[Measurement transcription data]
################

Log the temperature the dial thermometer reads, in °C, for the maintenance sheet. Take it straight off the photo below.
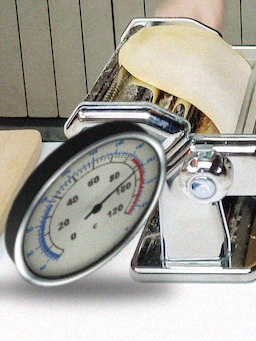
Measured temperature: 90 °C
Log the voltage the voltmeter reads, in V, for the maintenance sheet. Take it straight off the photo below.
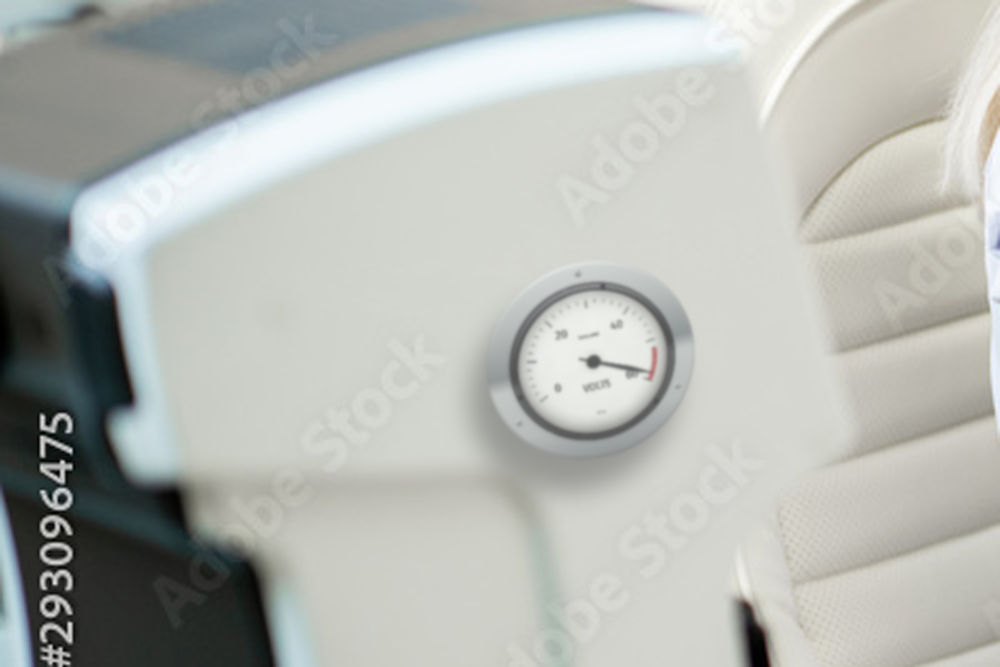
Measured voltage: 58 V
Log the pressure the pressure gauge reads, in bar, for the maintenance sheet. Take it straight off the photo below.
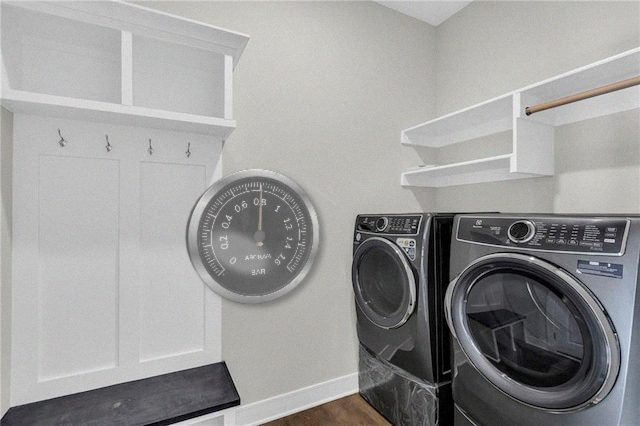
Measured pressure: 0.8 bar
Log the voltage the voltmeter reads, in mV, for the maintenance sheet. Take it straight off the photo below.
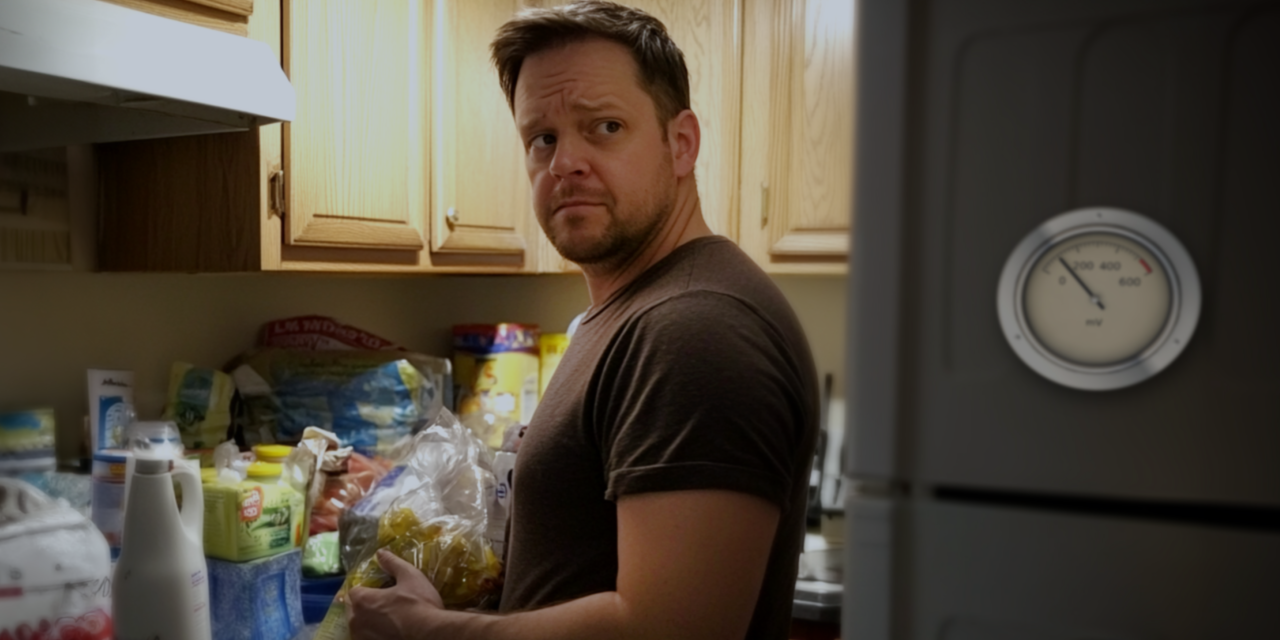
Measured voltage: 100 mV
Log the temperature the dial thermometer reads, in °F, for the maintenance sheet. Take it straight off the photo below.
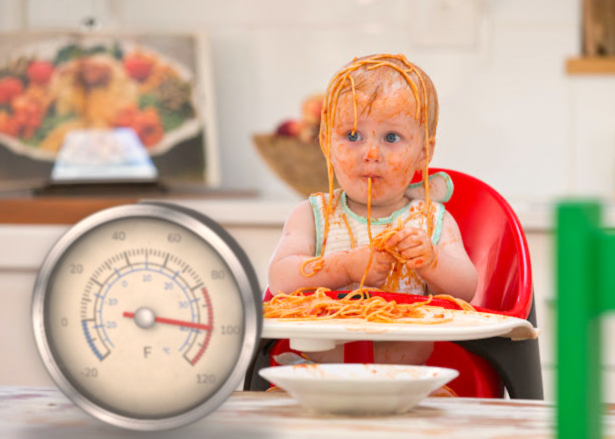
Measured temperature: 100 °F
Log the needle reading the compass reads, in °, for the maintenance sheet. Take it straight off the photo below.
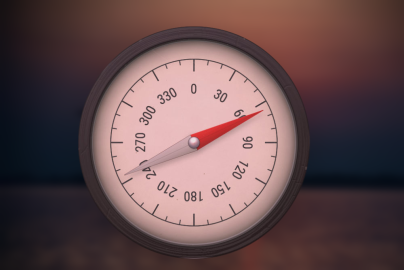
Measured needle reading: 65 °
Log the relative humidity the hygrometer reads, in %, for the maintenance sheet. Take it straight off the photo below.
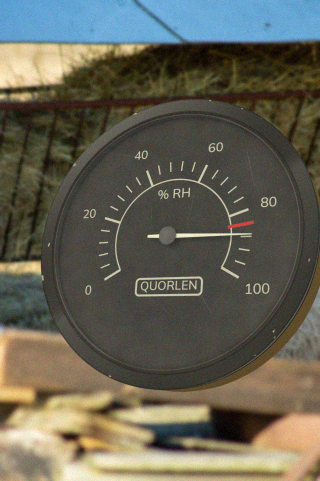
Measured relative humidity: 88 %
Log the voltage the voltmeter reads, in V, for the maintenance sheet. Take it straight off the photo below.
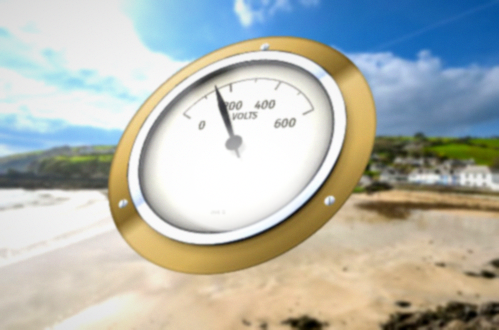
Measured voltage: 150 V
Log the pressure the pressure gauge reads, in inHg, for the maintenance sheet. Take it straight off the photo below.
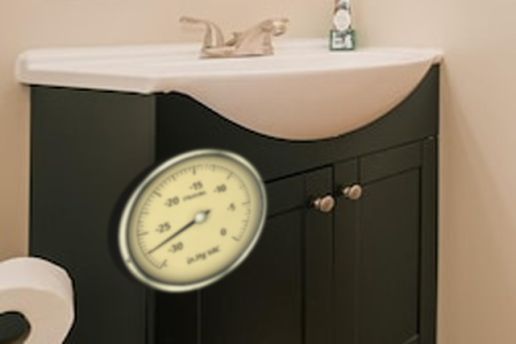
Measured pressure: -27.5 inHg
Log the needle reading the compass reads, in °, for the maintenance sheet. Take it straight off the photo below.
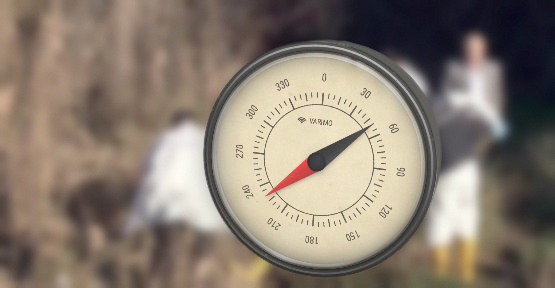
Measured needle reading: 230 °
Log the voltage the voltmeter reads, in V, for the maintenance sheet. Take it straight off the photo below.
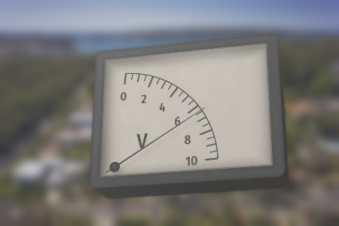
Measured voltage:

################

Could you revise the listing above so that every "maintenance sheet" becomes "calibration log", with everything else left unchanged and the pictures omitted?

> _Result of the task_
Log the temperature the dial thermometer reads, in °C, for the calibration log. Take it straight off the photo below.
Measured temperature: 90 °C
Log the voltage the voltmeter reads, in V, for the calibration log. Take it straight off the photo below.
Measured voltage: 58 V
Log the pressure the pressure gauge reads, in bar, for the calibration log. Take it straight off the photo below.
Measured pressure: 0.8 bar
Log the voltage the voltmeter reads, in mV, for the calibration log. Take it straight off the photo below.
Measured voltage: 100 mV
Log the temperature the dial thermometer reads, in °F, for the calibration log. Take it straight off the photo below.
Measured temperature: 100 °F
Log the needle reading the compass reads, in °, for the calibration log. Take it straight off the photo below.
Measured needle reading: 65 °
Log the relative humidity the hygrometer reads, in %, for the calibration log. Take it straight off the photo below.
Measured relative humidity: 88 %
Log the voltage the voltmeter reads, in V, for the calibration log. Take it straight off the photo below.
Measured voltage: 150 V
Log the pressure the pressure gauge reads, in inHg, for the calibration log. Take it straight off the photo below.
Measured pressure: -27.5 inHg
Log the needle reading the compass reads, in °, for the calibration log. Take it straight off the photo below.
Measured needle reading: 230 °
Log the voltage the voltmeter reads, in V, for the calibration log. Take it straight off the photo below.
Measured voltage:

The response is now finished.